E ele respondeu: Meus deuses que eu fiz, que levais juntamente com o sacerdote, e vos vades: que mais me resta? E a que propósito me dizeis: Que tens?
25 Maar de kinderen van Dan zeiden tot hem: Laat uw stem bij ons niet horen, opdat niet misschien mannen, van bitteren gemoede, op u aanvallen, en gij uw leven verliest, en het leven van uw huis.
E os filhos de Dã lhe disseram: Não grites atrás de nós, não seja que os de ânimo impetuoso vos acometam, e percas também tua vida, e a vida dos teus.
26 Alzo gingen de kinderen van Dan huns weegs; en Micha, ziende, dat zij sterker waren dan hij, zo keerde hij om, en kwam weder tot zijn huis.
E indo os filhos de Dã seu caminho, e vendo Mica que eram mais fortes que ele, voltou-se e regressou à sua casa.
27 Zij dan namen wat Micha gemaakt had, en den priester, die hij gehad had, en kwamen te Lais, tot een stil en zeker volk, en sloegen hen met de scherpte des zwaards, en de stad verbrandden zij met vuur.

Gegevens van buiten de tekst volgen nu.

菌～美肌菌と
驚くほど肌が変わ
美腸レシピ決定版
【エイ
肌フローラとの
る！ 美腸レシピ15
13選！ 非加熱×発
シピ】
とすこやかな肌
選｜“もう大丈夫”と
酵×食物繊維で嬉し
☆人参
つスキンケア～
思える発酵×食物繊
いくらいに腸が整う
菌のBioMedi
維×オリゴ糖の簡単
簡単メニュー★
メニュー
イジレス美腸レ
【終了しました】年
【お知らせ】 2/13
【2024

E eles levando as coisas que havia feito Mica, juntamente com o sacerdote que tinha, chegaram a Laís, ao povo tranquilo e seguro; e meteram-nos à espada, e abrasaram a cidade com fogo.
28 En er was niemand, die hen verloste; want zij was verre van Sidon, en zij hadden niets met enigen mens te doen; en zij lag in het dal, dat bij Beth-Rechob is. Daarna herbouwden zij de stad, en woonden daarin.
E não houve quem os defendesse, porque estavam longe de Sidom, e não tinham comércio com ninguém. E a cidade estava no vale que há em Bete-Reobe. Logo reedificaram a cidade, e habitaram nela.
29 En zij noemden den naam der stad Dan, naar den naam huns vaders Dan, die aan Israel geboren was; hoewel de naam dezer stad te voren Lais was.
E chamaram o nome daquela cidade Dã, conforme ao nome de Dã seu pai, filho de Israel, bem que antes se chamava a cidade Laís.
30 En de kinderen van Dan richtten voor zich dat gesneden beeld op; en Jonathan, de zoon van Gersom, den zoon van Manasse, hij en zijn zonen waren priesters voor den stam der Danieten, tot den dag toe, dat het land gevankelijk is weggevoerd.
E os filhos de Dã levantaram para si imagem de escultura; e Jônatas, filho de Gérson, filho de Manassés, ele e seus filhos foram sacerdotes na tribo de Dã, até o dia do cativeiro desta terra.
31 Alzo stelden zij onder zich het gesneden beeld van Micha, dat hij gemaakt had, al de dagen, dat het huis Gods te Silo was.
E levantaram para si a imagem de Mica, a qual ele havia feito, todo aquele tempo que a casa de Deus esteve em Siló.